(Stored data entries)
******************************

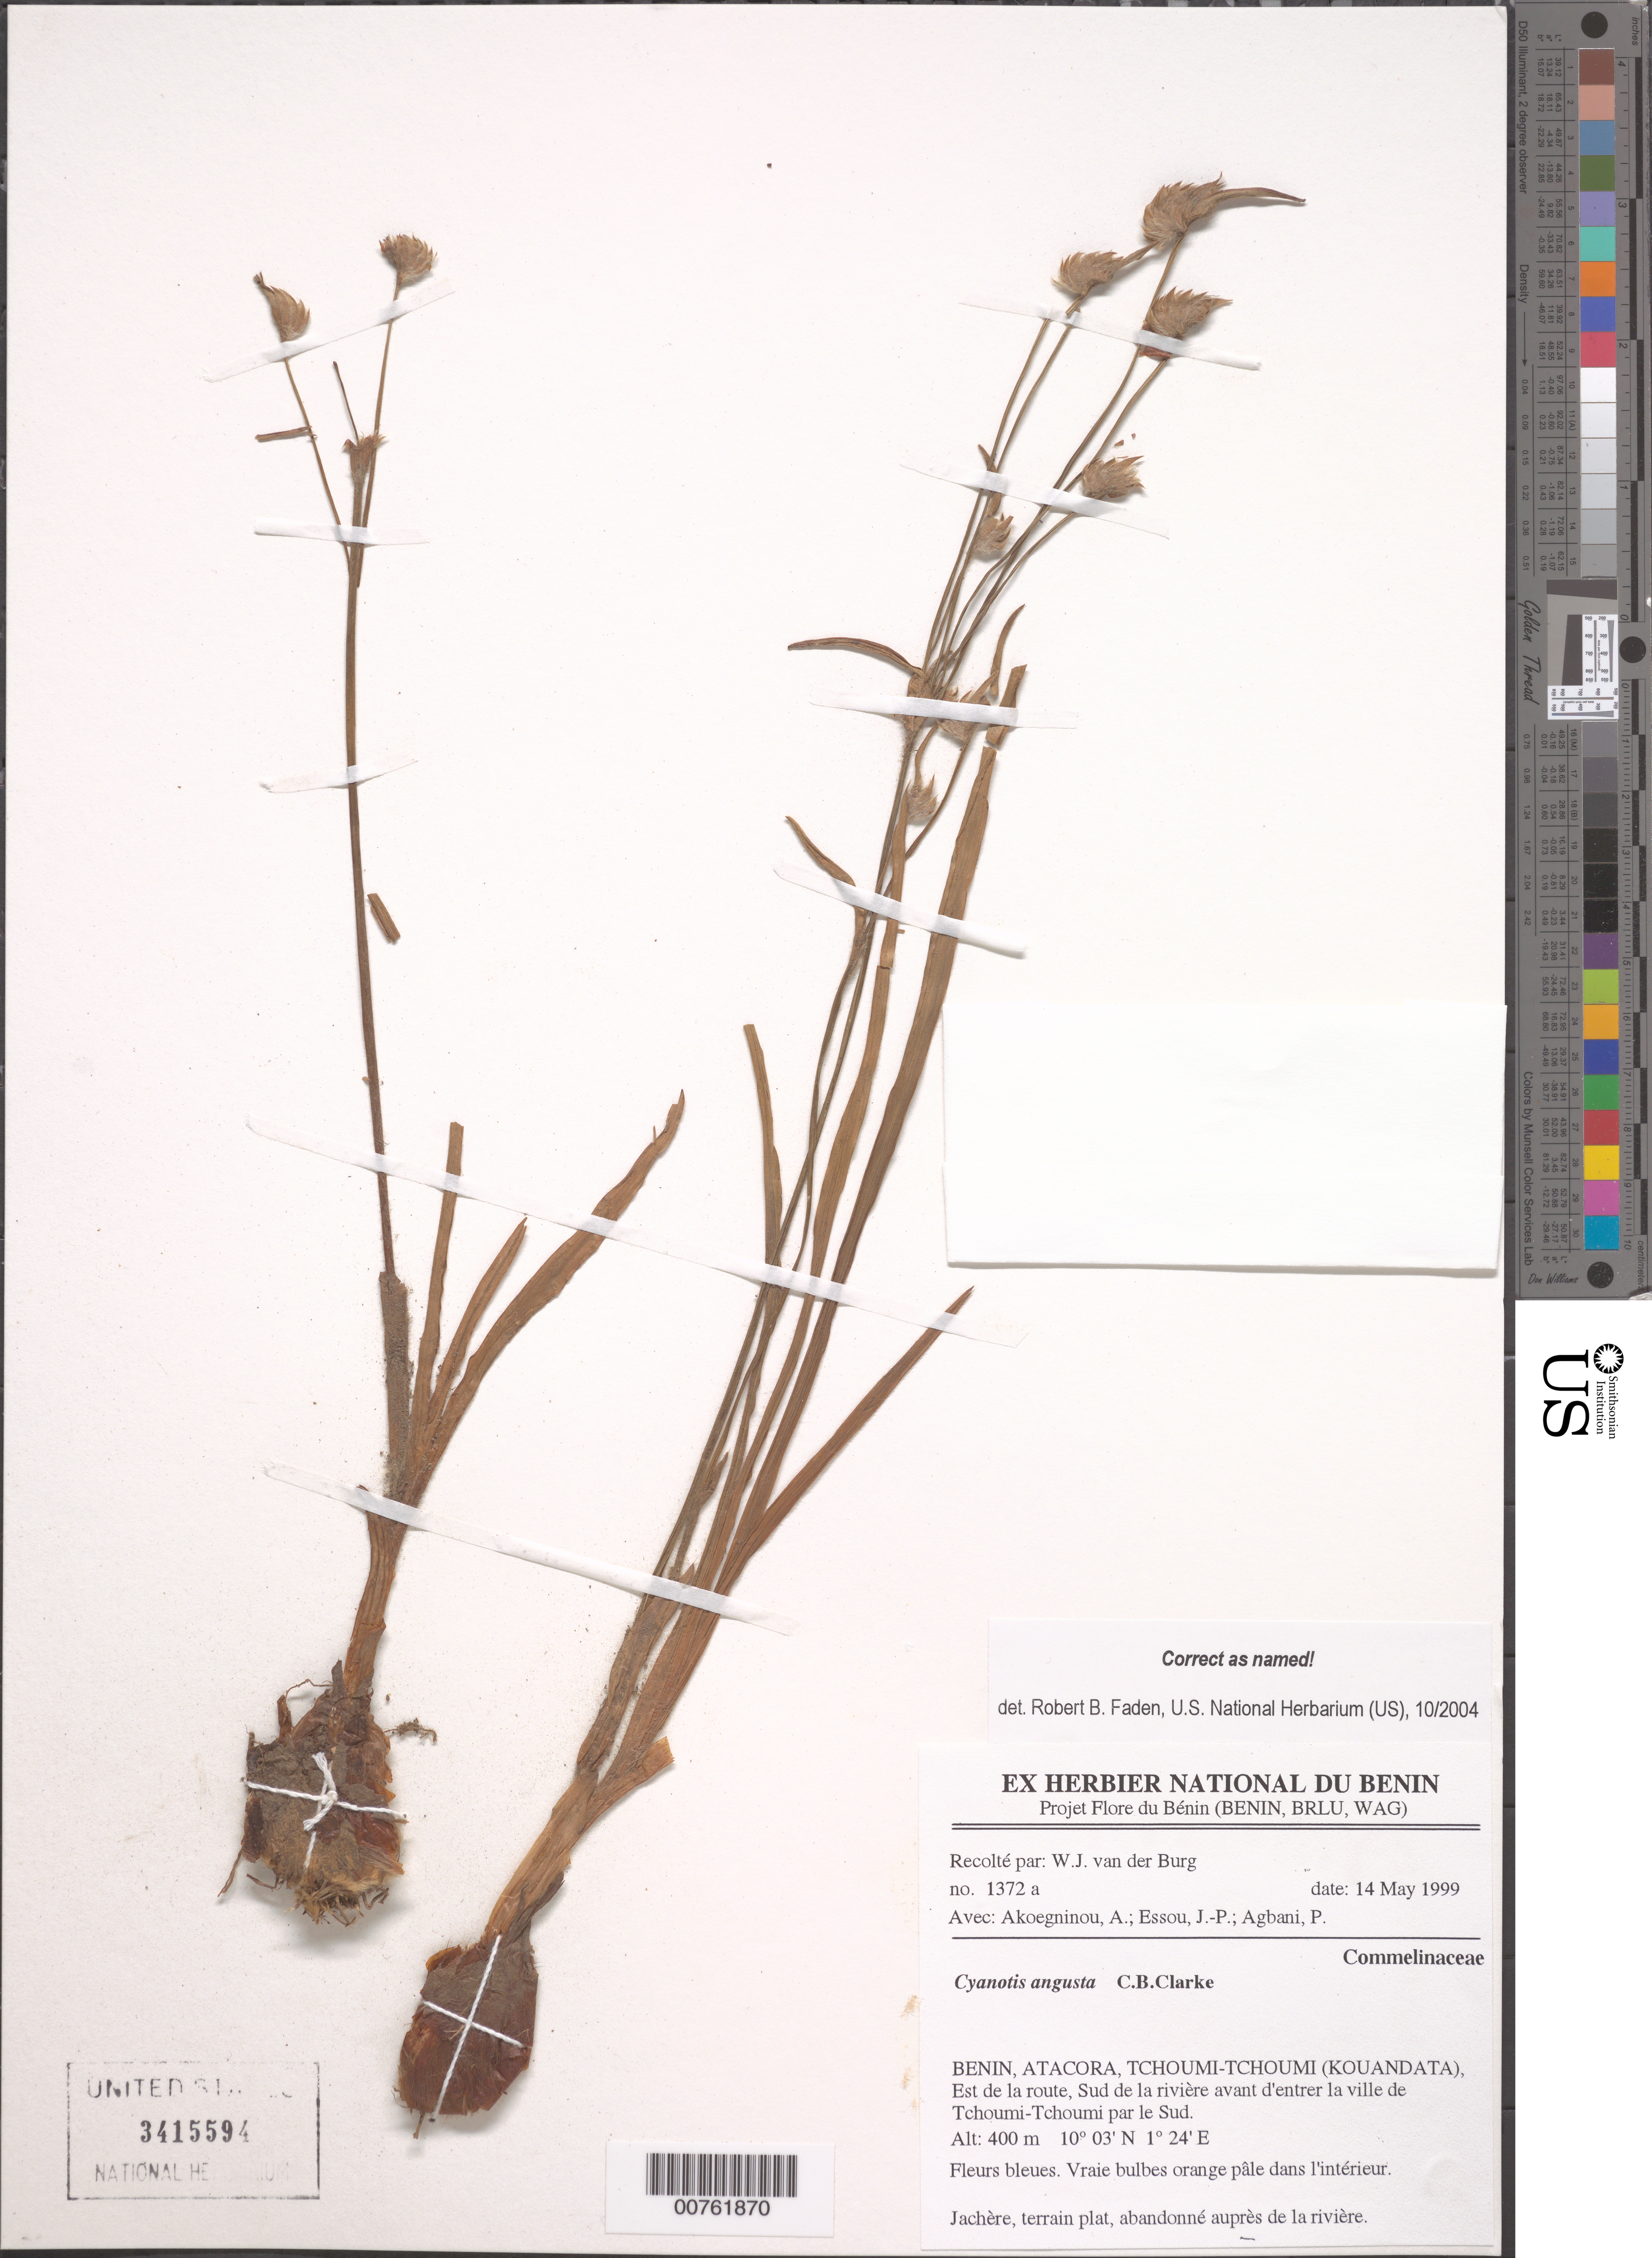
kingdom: Plantae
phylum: Tracheophyta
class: Liliopsida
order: Commelinales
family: Commelinaceae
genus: Cyanotis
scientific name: Cyanotis angusta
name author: C.B. Clarke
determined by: Faden, Robert B., (US), Smithsonian Institution - National Museum of Natural History (UNITED STATES)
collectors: W. van der Burg, A. Akoegninou, J. Essou & P. Agbani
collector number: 1372a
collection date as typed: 14 May 1999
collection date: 1999-05-14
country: Benin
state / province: Atakora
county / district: Tchoumi-Tchoumi (Kouandata)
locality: Est de la route, Sud de la rivbiere avant d'entrer la ville de Tchoumi-Tchoumi par le Sud.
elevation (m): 400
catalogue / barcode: US 3415594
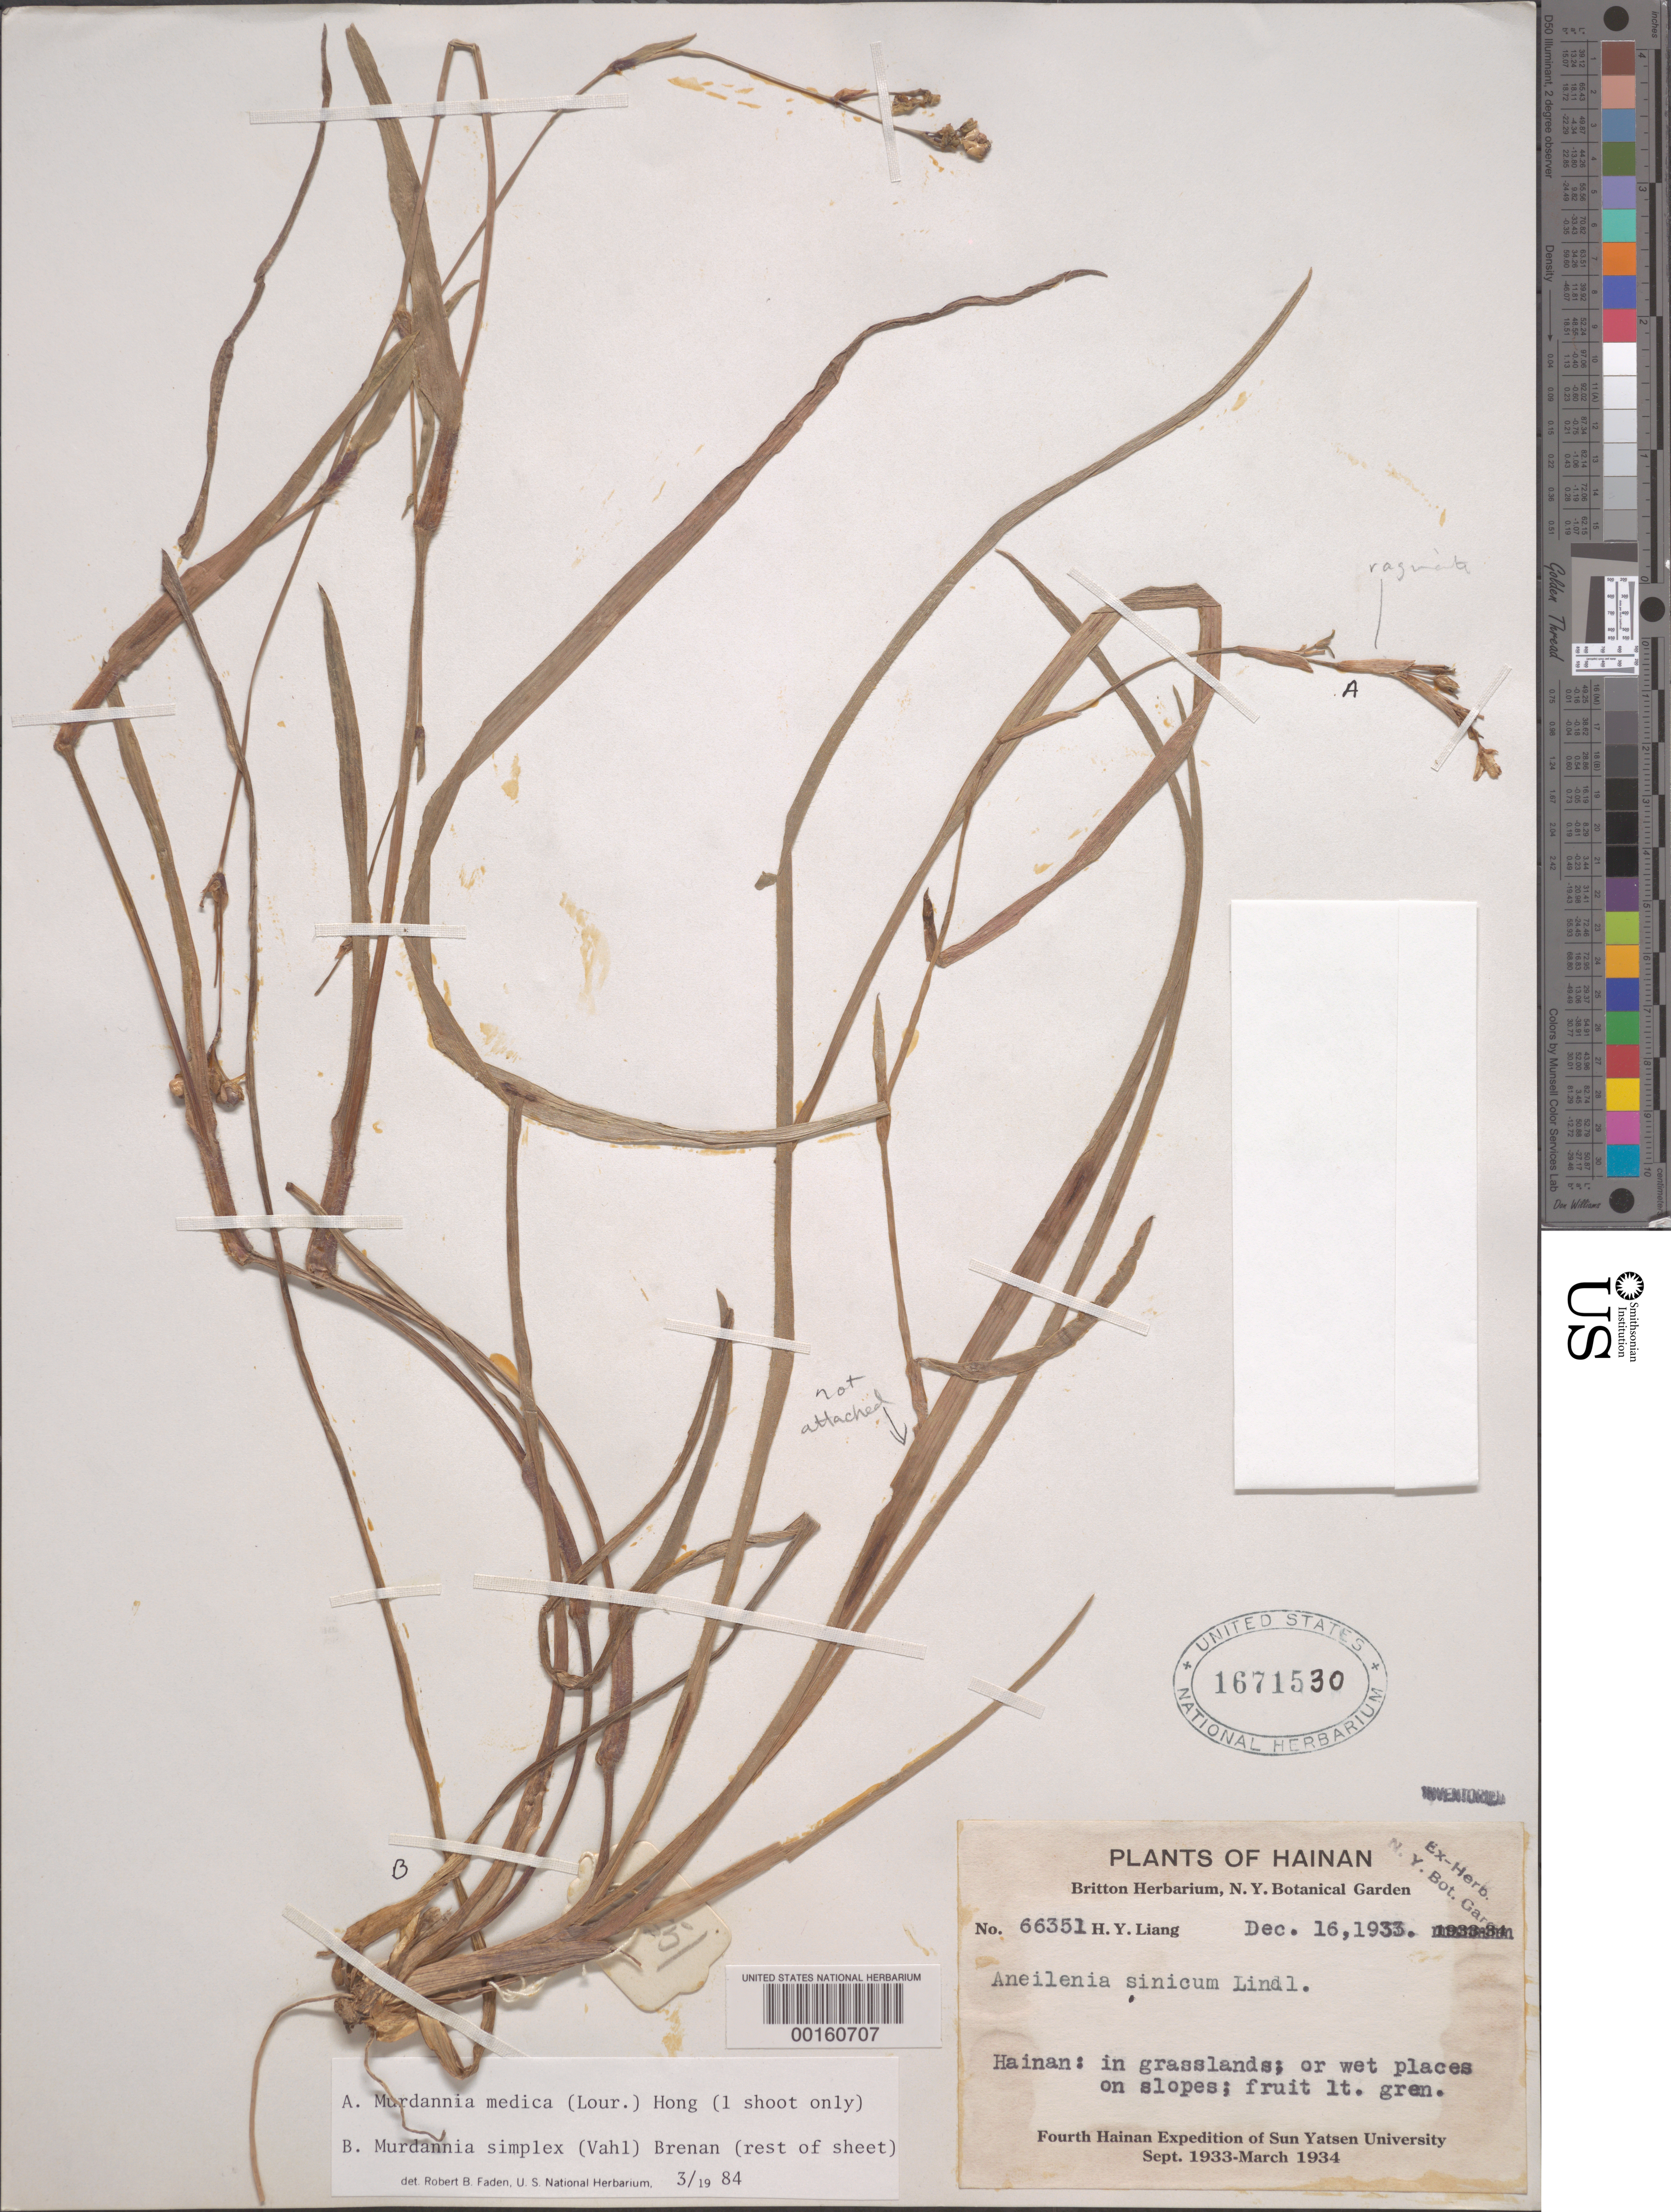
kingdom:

******************************

YOUR TASK: Could you give all the rows above again with "collectors" changed to "collected by" and everything else unchanged? Leave out the pictures.

WRITTEN ANSWER:
kingdom: Plantae
phylum: Tracheophyta
class: Liliopsida
order: Commelinales
family: Commelinaceae
genus: Cyanotis
scientific name: Cyanotis angusta
name author: C.B. Clarke
determined by: Faden, Robert B., (US), Smithsonian Institution - National Museum of Natural History (UNITED STATES)
collected by: W. van der Burg, A. Akoegninou, J. Essou & P. Agbani
collector number: 1372a
collection date as typed: 14 May 1999
collection date: 1999-05-14
country: Benin
state / province: Atakora
county / district: Tchoumi-Tchoumi (Kouandata)
locality: Est de la route, Sud de la rivbiere avant d'entrer la ville de Tchoumi-Tchoumi par le Sud.
elevation (m): 400
catalogue / barcode: US 3415594
kingdom:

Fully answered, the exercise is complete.